Two ideas I can imagine might be fruitful avenues of research, but am unable to fully explore myself at this time:
Why computationally intensive solutions (like fitting equations) are okay:
Firstly, for truly large tasks where this discussion is worthwhile, run time may be measured in hours or days. Complicated mathematical operations these days take milliseconds, so the added burden would not be great - in my above example, clearly doSomething
takes so long as to dwarf the cost of doing some math, otherwise I would not care so much about precisely estimating remaining time in the first place.

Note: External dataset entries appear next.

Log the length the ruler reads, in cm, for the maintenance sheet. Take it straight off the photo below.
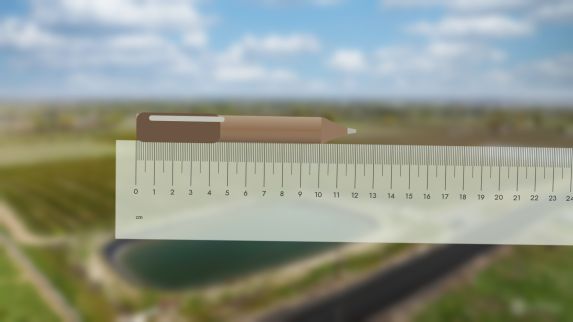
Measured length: 12 cm
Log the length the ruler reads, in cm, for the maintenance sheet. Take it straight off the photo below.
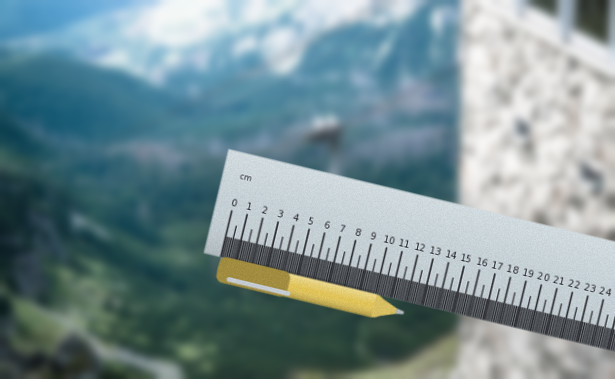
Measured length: 12 cm
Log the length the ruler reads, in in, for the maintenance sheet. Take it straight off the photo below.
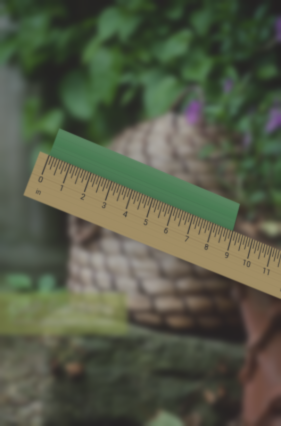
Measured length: 9 in
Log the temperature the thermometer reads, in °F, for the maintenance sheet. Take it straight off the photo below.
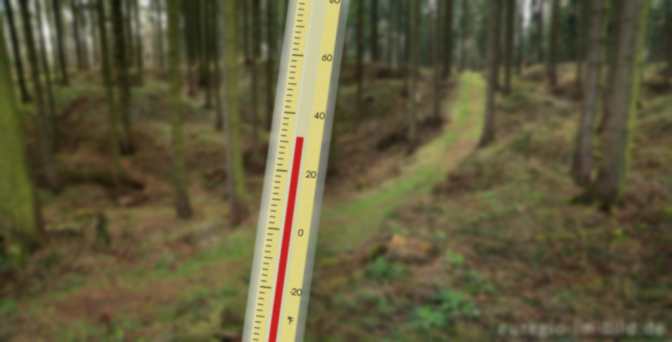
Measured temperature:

Second, it is possible to, for instance, bin iterations into percentiles. Then, instead of operating on a dataset of "iterations complete vs. time taken" the estimator would operate on a dataset of "percent complete vs. time taken" which has at most 100 data points. This affords further complexity: Say your task takes a day or more to complete. Estimating remaining time only once each percent of it is complete means 100 evaluations of the estimator function. When you already take a day, an extra minute and a half for estimating remaining time isn't a big deal, but that already gives you a 1 second window for fitting equations and what not - 1 second is a lot of time for doing math on a modern system. As such, I welcome computationally intensive solutions.
tl;dr: How to over-engineer an accurate remaining time estimator function for very lengthy tasks.
In addition to Penguino's algorithm: instead of fitting n and f(n) you might want to fit log(n) and log(f(n)). As long as your complexity is polynomial this will work.